The center also faces a bigger looming threat to its existence. Proposed deep cuts to Medicaid—through the block-granting or per capita caps of the Republican American Health Care Act, something supported by the White House’s proposed budget—could make it harder for the clinic to keep its doors open. “A great percentage of school-based health center patients are enrolled in Medicaid or [the federal Children’s Health Insurance Program], so any changes to Medicaid could have a significant impact,” says John Schlitt, president of the School-Based Health Alliance in Washington. With a smaller pool of federal dollars available to serve low-income citizens, cash-strapped states would likely change eligibility requirements to cover fewer people, resulting in fewer patients whose insurance is guaranteed. That would strain the center’s financial viability. States might also reduce the number of covered services, possibly repealing the requirement that Medicaid cover mental and behavioral health services.

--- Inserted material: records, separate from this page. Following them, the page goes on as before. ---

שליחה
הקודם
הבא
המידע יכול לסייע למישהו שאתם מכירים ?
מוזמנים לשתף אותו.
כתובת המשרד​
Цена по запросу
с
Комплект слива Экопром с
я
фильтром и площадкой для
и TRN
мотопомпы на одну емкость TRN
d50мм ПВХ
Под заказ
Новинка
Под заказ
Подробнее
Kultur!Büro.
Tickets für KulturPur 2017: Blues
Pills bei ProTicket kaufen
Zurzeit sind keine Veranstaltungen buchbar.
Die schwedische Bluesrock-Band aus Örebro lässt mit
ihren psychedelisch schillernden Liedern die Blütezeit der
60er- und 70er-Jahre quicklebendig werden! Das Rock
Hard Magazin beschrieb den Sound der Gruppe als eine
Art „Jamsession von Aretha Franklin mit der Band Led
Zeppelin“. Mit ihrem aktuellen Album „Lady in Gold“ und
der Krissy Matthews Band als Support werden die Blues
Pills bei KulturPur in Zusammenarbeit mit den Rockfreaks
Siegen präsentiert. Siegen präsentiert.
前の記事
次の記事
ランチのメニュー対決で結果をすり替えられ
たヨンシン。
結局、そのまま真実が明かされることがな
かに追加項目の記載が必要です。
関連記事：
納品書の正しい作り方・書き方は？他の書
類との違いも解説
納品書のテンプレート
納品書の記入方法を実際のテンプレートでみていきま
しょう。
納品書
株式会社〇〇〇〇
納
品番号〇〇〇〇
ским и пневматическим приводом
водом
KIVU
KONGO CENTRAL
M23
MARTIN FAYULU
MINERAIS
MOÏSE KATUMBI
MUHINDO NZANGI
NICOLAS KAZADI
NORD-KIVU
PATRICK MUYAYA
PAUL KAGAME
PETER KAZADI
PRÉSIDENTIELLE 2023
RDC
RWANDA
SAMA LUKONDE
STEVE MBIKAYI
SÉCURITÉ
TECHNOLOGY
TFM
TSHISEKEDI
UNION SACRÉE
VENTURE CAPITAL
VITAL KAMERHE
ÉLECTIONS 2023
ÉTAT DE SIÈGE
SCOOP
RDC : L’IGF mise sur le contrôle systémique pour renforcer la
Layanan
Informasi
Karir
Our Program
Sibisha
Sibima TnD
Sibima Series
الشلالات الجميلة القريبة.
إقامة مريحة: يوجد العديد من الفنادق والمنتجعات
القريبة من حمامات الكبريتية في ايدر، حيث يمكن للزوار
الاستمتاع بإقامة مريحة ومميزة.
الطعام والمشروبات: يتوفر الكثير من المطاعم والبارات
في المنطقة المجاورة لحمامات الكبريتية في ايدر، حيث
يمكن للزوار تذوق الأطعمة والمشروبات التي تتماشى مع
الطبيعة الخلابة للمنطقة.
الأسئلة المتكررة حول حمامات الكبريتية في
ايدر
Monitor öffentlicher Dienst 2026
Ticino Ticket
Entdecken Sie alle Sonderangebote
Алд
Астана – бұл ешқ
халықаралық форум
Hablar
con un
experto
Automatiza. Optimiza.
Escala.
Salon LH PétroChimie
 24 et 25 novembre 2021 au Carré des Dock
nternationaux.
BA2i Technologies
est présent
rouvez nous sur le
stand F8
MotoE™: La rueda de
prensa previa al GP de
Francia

The knee-jerk narrative about little towns like this is one of Rust Belt decline and admittedly, some of the narrative fits: There are the crumbling, mostly empty downtown storefronts in Manchester, and a tired-looking mobile home park next to the faded Family Dollar store just outside of town. The two largest employers, coal-fired Duke Energy power plants, are set to close next year, supplanted by lower-cost natural gas producers. The closure will cost the county hundreds of their county’s best-paying jobs. There are widespread struggles with heroin and meth: Tina King’s four school-age children are her biological great-nieces and great-nephews whom she adopted after her niece succumbed to drug addiction. Rumfield has struggled to get drug-addicted parents to sign paperwork approving their kids’ medical care.

Yet the high school gym was filled with cheering families at last Friday’s basketball game, and 1,000 students walk through the doors of Manchester schools every day—1,000 kids who need shots and dental cleanings and strep tests and antibiotics and eyeglasses and depression screenings and dental fillings … today, and tomorrow, and the next day, and the next. For the time being, the health center is here to give it to them.